**DATASET SECTION:**
------------------------

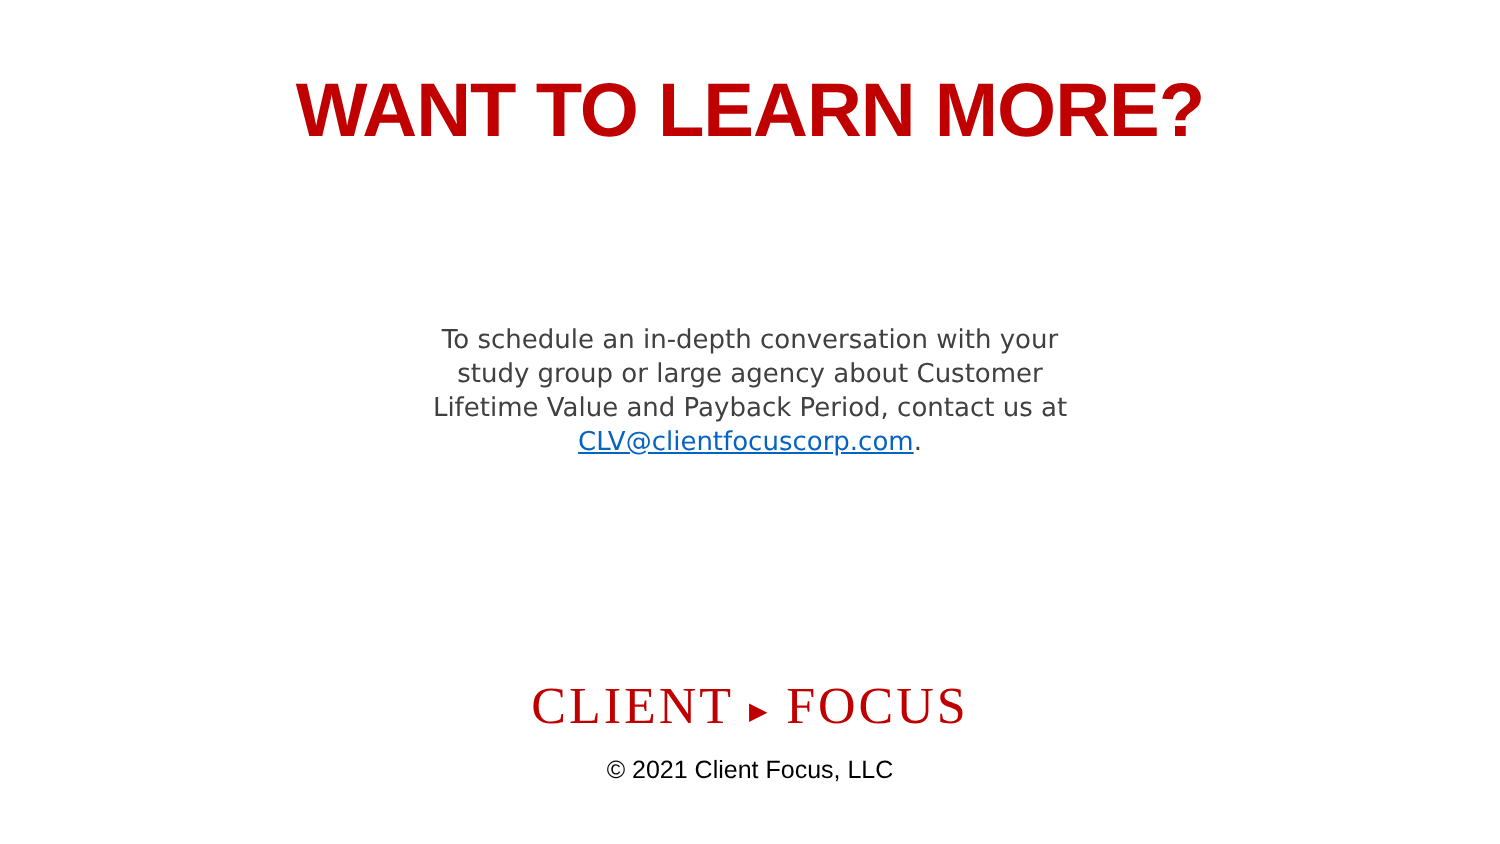WANT TO LEARN MORE?
To schedule an in-depth conversation with your study group or large agency about Customer Lifetime Value and Payback Period, contact us at CLV@clientfocuscorp.com.
CLIENT ▶ FOCUS
© 2021 Client Focus, LLC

------------------------

**ACTIVITY:** Return the material from above in full, exactly as written, with the pictures omitted.

**TASK RESPONSE:**
WANT TO LEARN MORE?
To schedule an in-depth conversation with your study group or large agency about Customer Lifetime Value and Payback Period, contact us at CLV@clientfocuscorp.com.
CLIENT ▶ FOCUS
© 2021 Client Focus, LLC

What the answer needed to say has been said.